Meine heutige Tätigkeiten als Trainer und Coach sind das Resultat einer über 30jährigen Lehrzeit, die für mich lange nicht ihren Abschluss gefunden hat, denn wer aufhört hört bekanntlich auch auf zu leben…
Von dem Moment an, wo ich lesen konnte, waren Bücher meine ständigen Wegbegleiter. Fast endlos tauchte ich in literarische Welten ein, fasziniert von den Lebensgeschichten und den damit verbundenen Schicksalen verschiedenster Menschen. Zudem entdeckte ich früh ein Gebiet, welches heute sehr populär geworden ist: asiatische Kampfkünste. Bald schon erkannte ich die Möglichkeiten, welche diese Art von Training bietet – Persönlichkeitsentwicklung durch Schulung von Geist und Körper.
Durch diese Disziplinen stiess ich im Teenager Alter aufs bioenergetische Weltbild. Die bei allen alten Kulturen vorhandene Annahme, dass wir mehr sind als solide Materie, die von einem ihr unabhängigen Geist gesteuert wird, begegnete ich mit grossem Interesse aber auch äusserster Skepsis:
Mitte der 80er Jahre wurden selbst heute etablierte Methoden wie TCM (traditionelle chinesische Medizn) von den meisten Menschen als Humbug oder einfach „Esoterik“ abgestempelt.

Während meiner „Lehrjahre“ verbrachte ich immer wieder Zeit in Japan einem der Ursprungsorte fernöstlicher Künste.
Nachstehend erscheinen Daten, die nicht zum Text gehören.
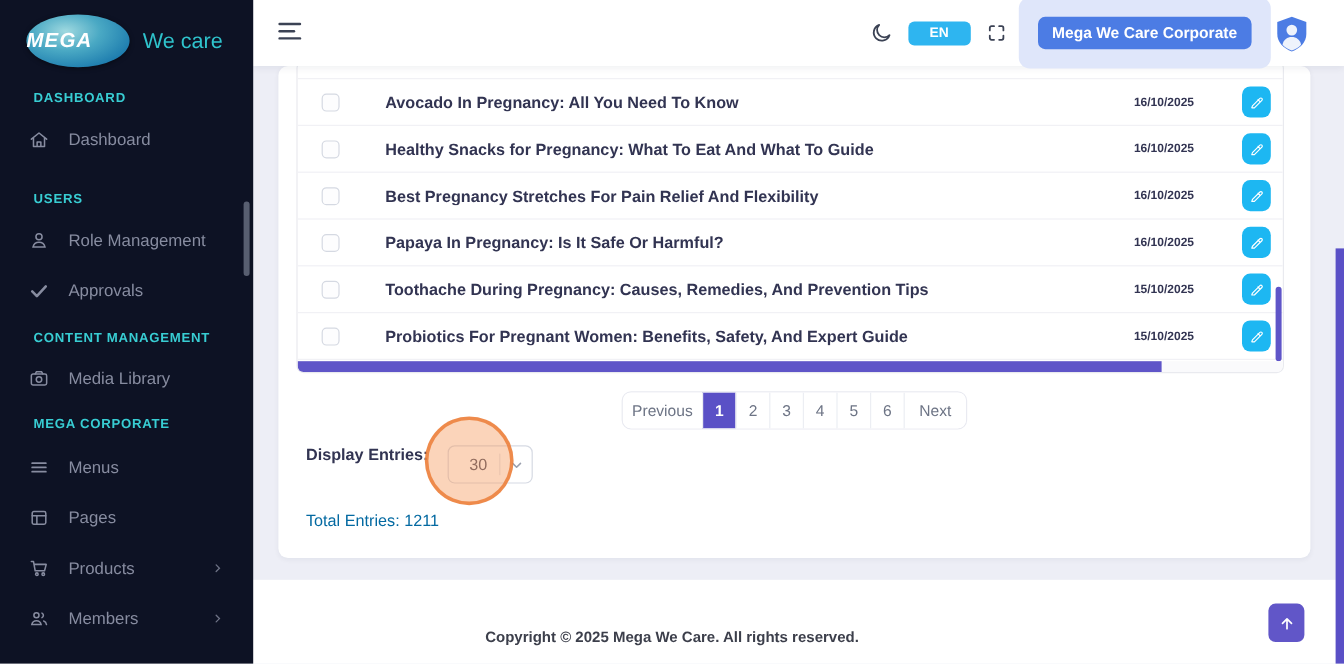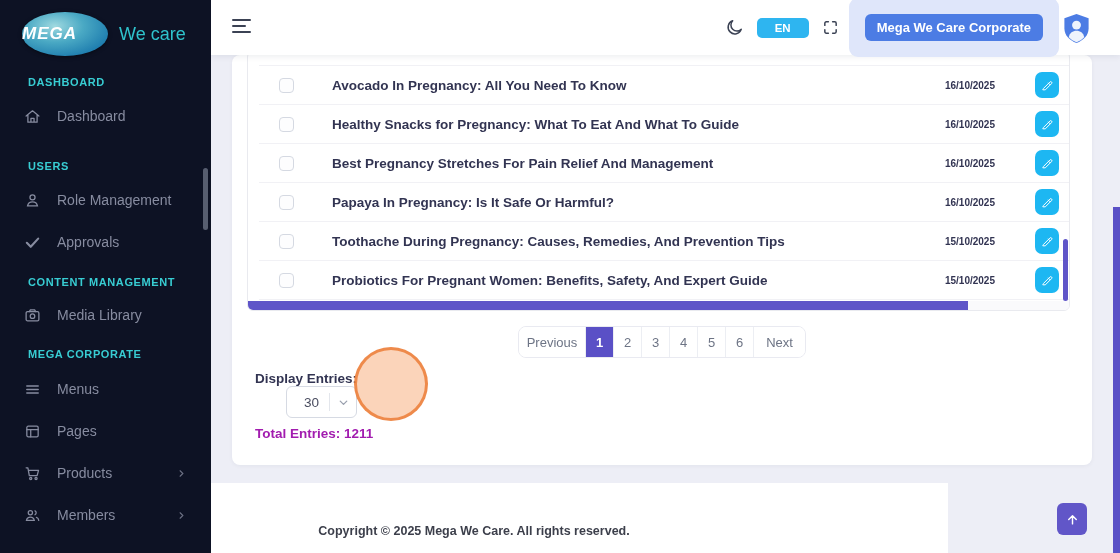--- a/index.html
+++ b/index.html
@@ -49,7 +49,7 @@
     border-radius:8px; overflow:hidden; box-shadow:0 1px 4px rgba(25,30,60,.05); }
 
   #table-wrap { position:absolute; left:15px; top:-4px; width:823px; height:260px;
-    border:1px solid #e9eaef; border-radius:6px; background:#fff; overflow:hidden;padding-left:11px; }
+    border:1px solid #e9eaef; border-radius:6px; background:#fff; overflow:hidden; }
   .t-partial { height:14px; border-bottom:1px solid #f1f1f5; }
   .t-row { height:39px; display:flex; align-items:center; padding-left:20px;
     border-bottom:1px solid #f1f1f5; }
Dort fiel mir auf, dass alle meine Lehrer nicht nur die Kunst des Kämpfens beherrschten, sondern auch versierte Heiler waren.
Über diese Erfahrungen fand ich Zugang zu energetischen Heilmethoden und schliesslich zu EFT und der energetischen Psychologie, die mich in ihrer Konzeption, Bandbreite und Wirksamkeit sofort überzeugten. Eine weitere Ausbildung in Tiefenpsychologie (Transaktionsanalyse nach Eric Berne) sowie die Arbeit mit den chinesischen Methoden (Qi Gong und Tai chi chuan) festigten den Entschluss, mein über Jahrzehnte erworbenes Wissen durch Seminare, Training und Einzelcoaching an möglichst viele Menschen weiterzugeben, da ich einerseits durch meine pädagogische Ausbildung und breite Erfahrung die nötigen Werkzeuge dafür mitbringe, andererseits aber das Vermitteln von Wissen als meine wahre Berufung ansehe.
Bei den vermittelten Inhalten, ob EFT & energetische Psychologie, Kampfkunsttraining oder Einzelcoaching geht es mir immer um dasselbe:
Den Menschen in seiner Ganzheitlichkeit wahrzunehmen und dementsprechend auch „Instrumente“ zu bieten, die auf allen Ebenen (Körper, Geist und Seele) greifen.


Meine Arbeit als Gymnasiallehrer wird von folgenden Eckpfeilern getragen:

  • Gegenseitiges Vertrauen
  • Respekt für den Einzelnen und seine Weltsicht
  • Begeisterung für das Fach vermitteln
  • Transparenz und Klarheit beim Lehren



Und genau dies ist auch die Basis sowohl meiner Seminare, Trainings wie auch meiner Einzelcoachings.
Einerseits kann ich durch meine breite didaktische Erfahrung die Kursteilnehmenden mit Rücksicht auf ihr eigenes Weltbild „abholen“ und die Materie in klaren Strukturen vermitteln, andererseits sehe ich in der Fähigkeit mein Gegenüber für Neues zu begeistern eine meiner Stärken.
„Die Wahrheit liegt IMMER bei der Klientin,
respektive beim Klienten“
In diesem einfachen Satz, der mein Leitbild für Einzelcoachings darstellt, spiegelt sich die Philosophie von Internalwork wieder. Überzeugungsversuche seitens des Coachs stellen unter Umständen nur zusätzliche Hindernisse dar - anstatt Blockaden zu lösen, entstehen neue. Als Begleiter helfe ich der Klientin/dem Klienten ihre/seine Worte und die dadurch ausgedrückten Gefühle, Glaubensgrundsätze und Werte in eine plausible Reihenfolge zu bringen um dann mit EFT und verwandten Methoden der energetischen Psychologie die anstehenden Hindernisse aufzulösen. Denn wahre Veränderung kann nur jeder Mensch selber bewirken und der Angelpunkt dazu ist das eigene Innenleben – in diesem Sinne: Internalwork.